[Prompt]: Among the lines of the listing below, retype exactly those from the one containing "left hip: (813, 321)" through the one containing "right eye: (395, 92)", both included. Do not include pictures.
[Start of section]
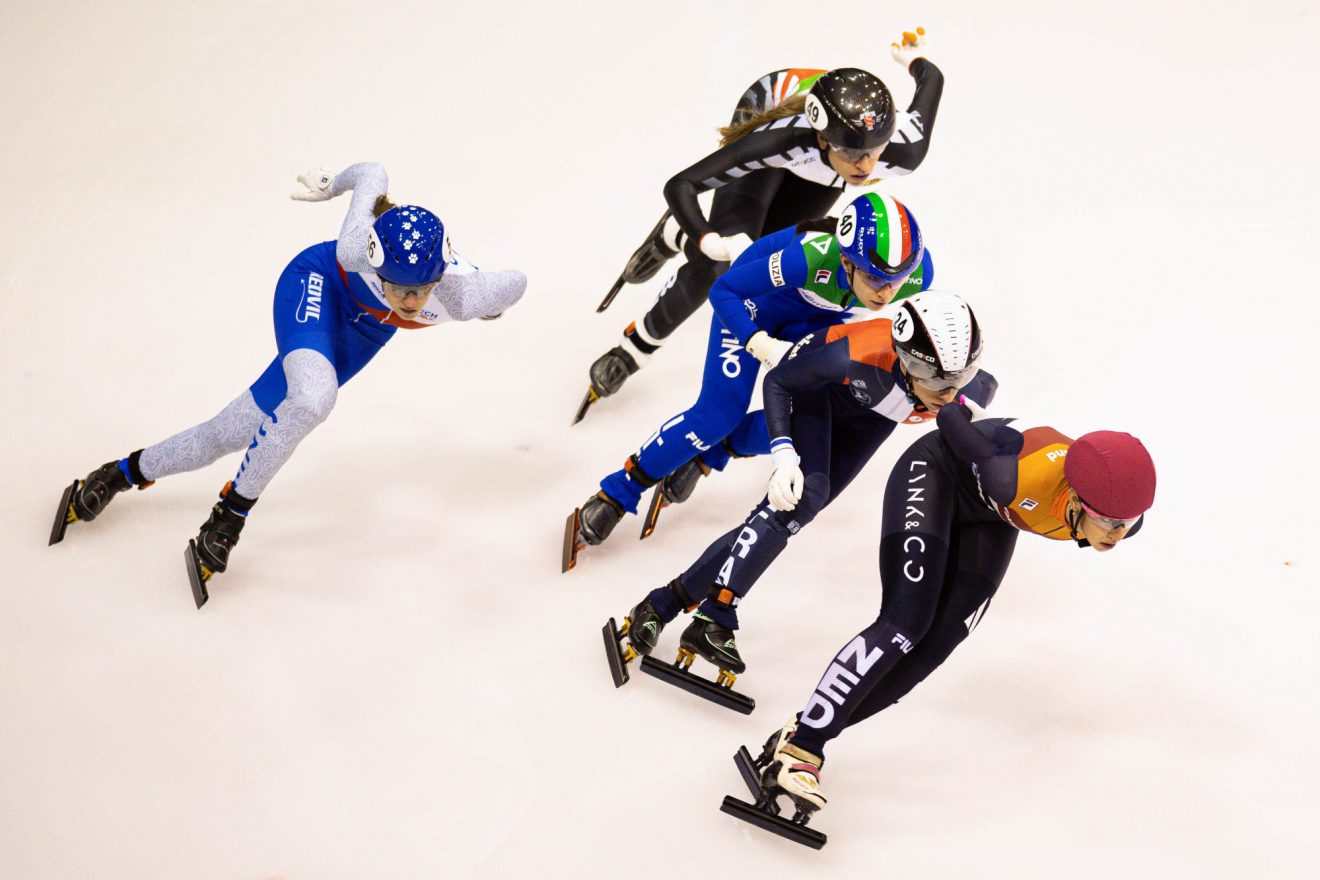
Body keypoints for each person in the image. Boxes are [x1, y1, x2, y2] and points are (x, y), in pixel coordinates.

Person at [49, 163, 528, 601]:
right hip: (317, 284)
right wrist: (332, 184)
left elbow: (519, 281)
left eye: (420, 290)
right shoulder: (354, 247)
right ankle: (230, 516)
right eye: (398, 287)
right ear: (375, 261)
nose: (409, 300)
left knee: (227, 433)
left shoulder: (460, 294)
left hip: (361, 333)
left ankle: (119, 473)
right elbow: (372, 174)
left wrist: (491, 299)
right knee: (315, 398)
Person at [737, 405, 1157, 826]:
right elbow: (951, 422)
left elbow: (1116, 513)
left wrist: (1117, 517)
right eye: (1108, 522)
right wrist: (958, 401)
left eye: (1128, 522)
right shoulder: (1012, 479)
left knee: (938, 643)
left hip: (990, 515)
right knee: (906, 622)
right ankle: (804, 750)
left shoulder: (1117, 509)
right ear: (1079, 500)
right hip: (936, 472)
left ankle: (802, 732)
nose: (1118, 534)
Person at [615, 291, 995, 684]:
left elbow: (984, 385)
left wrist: (970, 414)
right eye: (935, 379)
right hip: (814, 392)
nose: (949, 394)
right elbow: (779, 381)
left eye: (960, 378)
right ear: (905, 359)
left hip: (869, 418)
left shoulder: (962, 384)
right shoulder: (856, 354)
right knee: (801, 498)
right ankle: (715, 614)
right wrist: (783, 453)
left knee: (788, 517)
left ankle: (660, 605)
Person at [578, 28, 943, 418]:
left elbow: (931, 80)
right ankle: (636, 346)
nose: (867, 166)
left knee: (768, 249)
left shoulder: (904, 151)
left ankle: (677, 233)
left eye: (875, 152)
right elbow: (681, 184)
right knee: (720, 263)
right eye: (853, 154)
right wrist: (706, 239)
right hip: (772, 103)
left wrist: (912, 57)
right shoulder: (783, 139)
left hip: (836, 126)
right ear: (822, 140)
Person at [565, 191, 934, 569]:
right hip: (751, 308)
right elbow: (723, 290)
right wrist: (757, 342)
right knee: (717, 416)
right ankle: (617, 492)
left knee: (818, 424)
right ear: (845, 260)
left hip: (813, 321)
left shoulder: (919, 275)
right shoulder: (805, 259)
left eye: (898, 279)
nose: (888, 291)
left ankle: (714, 452)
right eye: (874, 278)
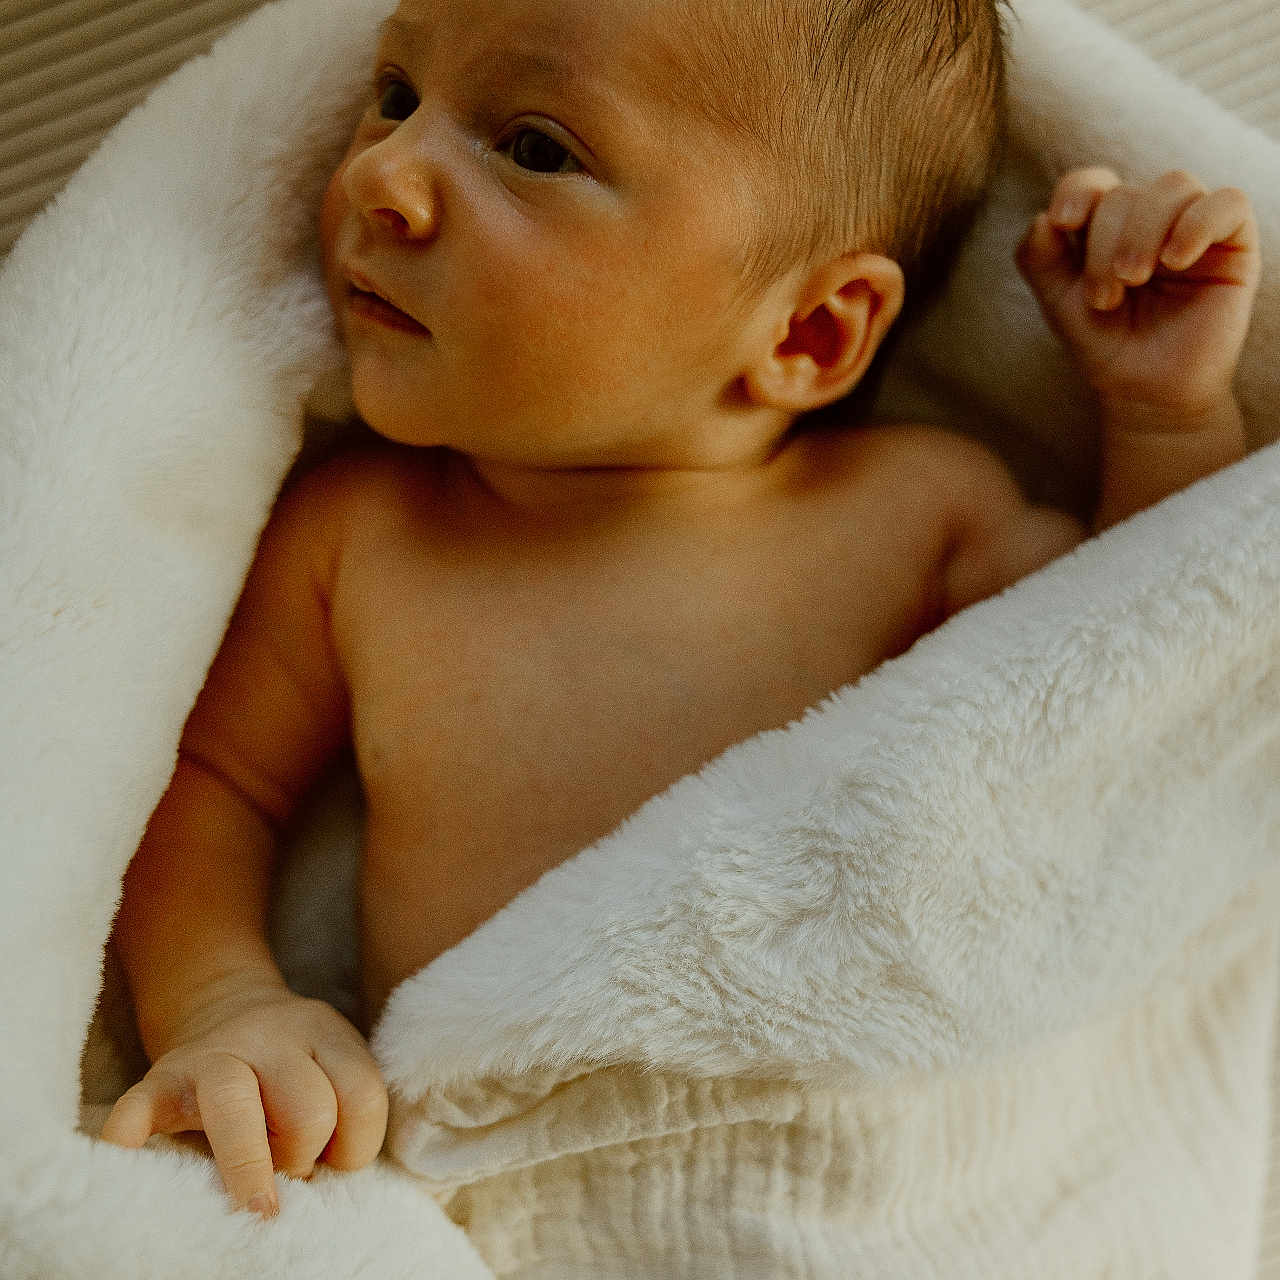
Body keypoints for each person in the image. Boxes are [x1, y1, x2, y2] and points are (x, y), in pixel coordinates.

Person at [99, 0, 1261, 1221]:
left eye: (535, 148)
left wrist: (1162, 418)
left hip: (891, 1160)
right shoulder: (360, 538)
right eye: (395, 92)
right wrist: (229, 1002)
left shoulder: (913, 513)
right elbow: (205, 785)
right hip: (525, 1194)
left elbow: (1137, 702)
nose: (382, 171)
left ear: (811, 331)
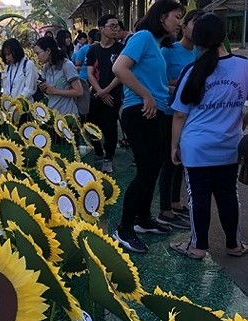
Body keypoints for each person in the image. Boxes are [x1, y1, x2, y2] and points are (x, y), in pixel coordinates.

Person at [169, 14, 248, 259]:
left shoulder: (192, 71)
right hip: (229, 145)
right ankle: (234, 245)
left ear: (197, 40)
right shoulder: (244, 66)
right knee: (228, 194)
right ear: (224, 36)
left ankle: (198, 247)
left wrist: (174, 146)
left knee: (199, 196)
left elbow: (180, 115)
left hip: (196, 147)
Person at [111, 0, 184, 253]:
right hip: (140, 112)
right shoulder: (142, 36)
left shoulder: (156, 44)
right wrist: (146, 95)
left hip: (155, 112)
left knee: (152, 169)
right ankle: (124, 228)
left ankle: (143, 219)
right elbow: (119, 68)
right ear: (162, 16)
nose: (180, 23)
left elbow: (158, 82)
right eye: (177, 16)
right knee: (145, 171)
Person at [156, 9, 205, 229]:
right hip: (169, 113)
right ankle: (165, 210)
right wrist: (185, 84)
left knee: (180, 160)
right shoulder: (168, 51)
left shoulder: (201, 53)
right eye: (195, 23)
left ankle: (176, 203)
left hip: (190, 115)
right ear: (183, 26)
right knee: (169, 160)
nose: (198, 28)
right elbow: (159, 82)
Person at [85, 15, 124, 174]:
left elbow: (121, 74)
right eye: (112, 26)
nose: (115, 29)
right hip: (96, 94)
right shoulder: (93, 49)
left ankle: (108, 157)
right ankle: (98, 151)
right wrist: (100, 92)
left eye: (117, 26)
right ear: (101, 28)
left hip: (113, 95)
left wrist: (106, 90)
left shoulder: (121, 50)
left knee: (110, 126)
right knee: (90, 125)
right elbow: (90, 73)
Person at [33, 37, 83, 116]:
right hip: (53, 114)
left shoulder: (67, 65)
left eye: (38, 53)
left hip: (68, 115)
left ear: (48, 51)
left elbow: (79, 91)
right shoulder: (46, 67)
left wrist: (56, 91)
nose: (36, 57)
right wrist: (44, 88)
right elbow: (51, 89)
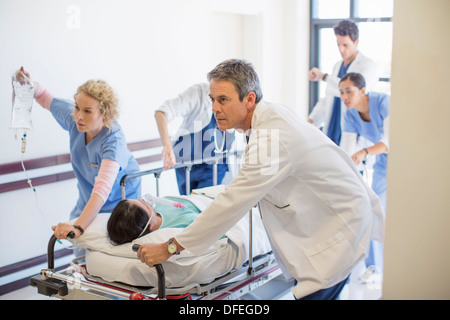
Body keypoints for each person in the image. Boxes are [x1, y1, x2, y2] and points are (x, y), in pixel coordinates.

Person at [135, 59, 385, 300]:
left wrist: (170, 247)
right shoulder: (266, 119)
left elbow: (232, 202)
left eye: (223, 100)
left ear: (250, 99)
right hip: (334, 219)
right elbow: (257, 181)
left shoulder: (271, 135)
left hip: (338, 229)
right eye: (212, 100)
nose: (214, 108)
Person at [16, 67, 141, 241]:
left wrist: (78, 227)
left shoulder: (114, 141)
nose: (79, 116)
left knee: (105, 248)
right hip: (88, 200)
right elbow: (43, 96)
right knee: (79, 248)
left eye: (87, 111)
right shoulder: (75, 118)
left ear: (105, 114)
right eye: (77, 108)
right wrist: (28, 84)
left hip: (120, 207)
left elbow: (102, 189)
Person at [339, 72, 390, 278]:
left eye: (348, 91)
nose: (344, 96)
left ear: (362, 90)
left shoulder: (383, 102)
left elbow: (389, 141)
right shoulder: (349, 114)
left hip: (408, 157)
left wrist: (364, 152)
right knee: (374, 208)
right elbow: (347, 150)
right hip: (384, 164)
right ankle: (375, 268)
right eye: (341, 92)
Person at [155, 83, 235, 195]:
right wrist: (167, 146)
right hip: (187, 164)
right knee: (190, 207)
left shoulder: (239, 99)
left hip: (215, 164)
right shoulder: (199, 93)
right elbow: (161, 113)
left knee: (204, 205)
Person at [308, 20, 378, 146]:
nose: (341, 49)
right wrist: (311, 120)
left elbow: (355, 89)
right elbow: (328, 99)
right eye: (338, 44)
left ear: (356, 42)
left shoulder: (367, 65)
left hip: (352, 132)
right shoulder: (337, 66)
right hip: (332, 129)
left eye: (345, 45)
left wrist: (324, 77)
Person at [107, 194, 202, 245]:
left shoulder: (159, 205)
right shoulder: (181, 224)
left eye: (140, 200)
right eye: (145, 205)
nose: (146, 201)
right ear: (150, 225)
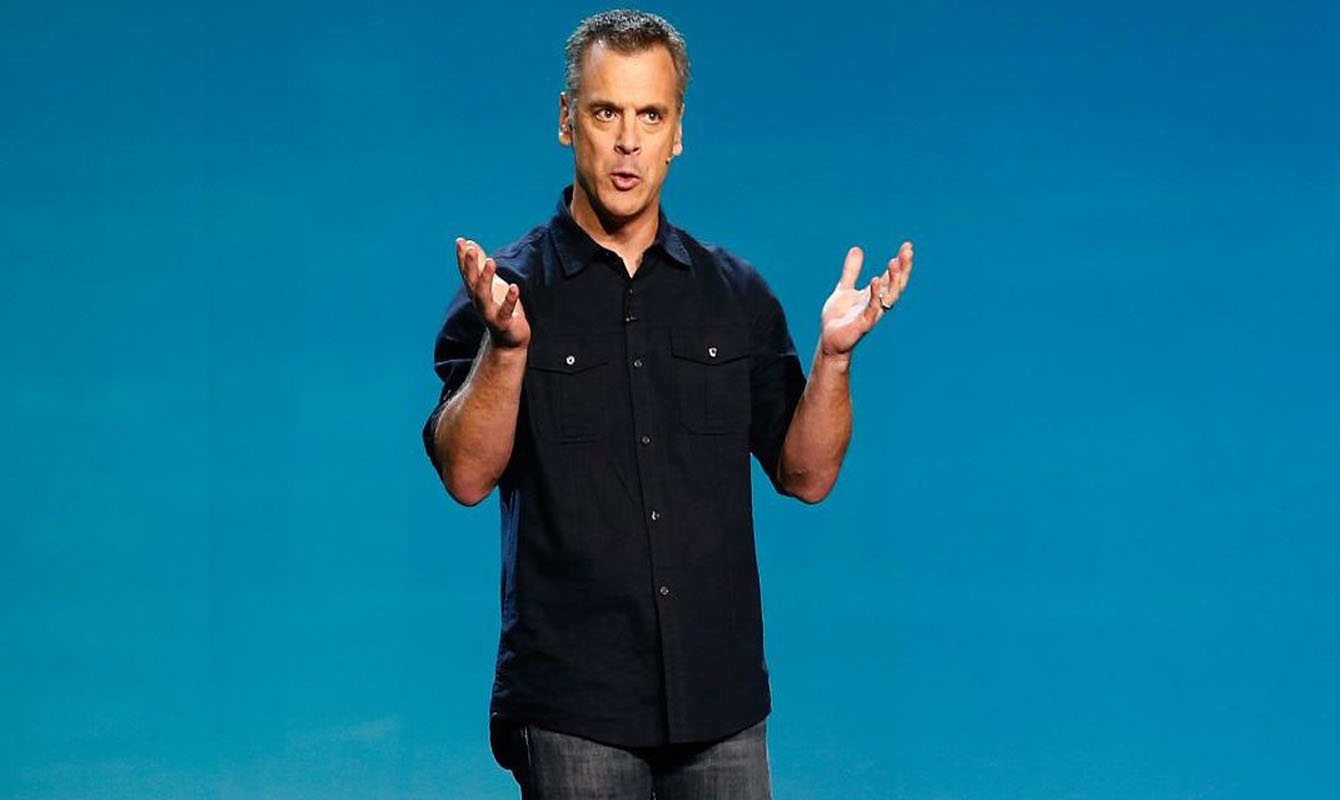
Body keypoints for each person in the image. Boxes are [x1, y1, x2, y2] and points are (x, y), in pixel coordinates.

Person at [421, 9, 912, 799]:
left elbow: (808, 475)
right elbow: (467, 476)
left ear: (678, 132)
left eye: (650, 115)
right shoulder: (504, 293)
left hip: (721, 702)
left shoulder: (735, 296)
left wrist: (834, 358)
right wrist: (507, 349)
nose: (628, 141)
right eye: (605, 112)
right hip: (573, 703)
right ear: (567, 120)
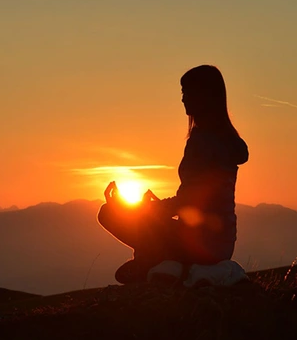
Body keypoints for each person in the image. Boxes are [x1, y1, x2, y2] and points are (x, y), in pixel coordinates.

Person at [97, 65, 249, 284]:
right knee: (137, 226)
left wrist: (148, 209)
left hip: (199, 242)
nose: (183, 99)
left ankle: (163, 263)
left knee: (108, 213)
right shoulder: (226, 140)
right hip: (222, 243)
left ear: (204, 95)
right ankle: (164, 263)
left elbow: (188, 201)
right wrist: (157, 206)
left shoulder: (202, 142)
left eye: (187, 92)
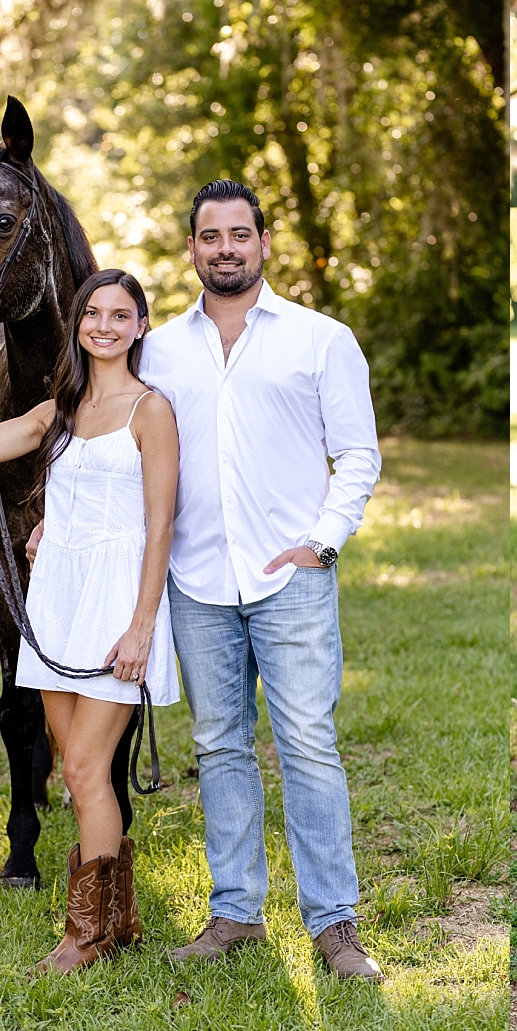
[End of section]
[Finished exercise]:
left hip: (813, 321)
left shoulder: (919, 275)
right shoulder: (805, 259)
left eye: (898, 279)
nose: (888, 291)
left ankle: (714, 452)
right eye: (874, 278)
Body keypoints for each person in the image. Boxes are [x1, y1, x2, y2] and points are (x, y), in pixel coordinates.

Person at [99, 0, 1261, 1221]:
left eye: (535, 148)
left wrist: (1162, 418)
left hip: (891, 1160)
right shoulder: (360, 538)
right eye: (395, 92)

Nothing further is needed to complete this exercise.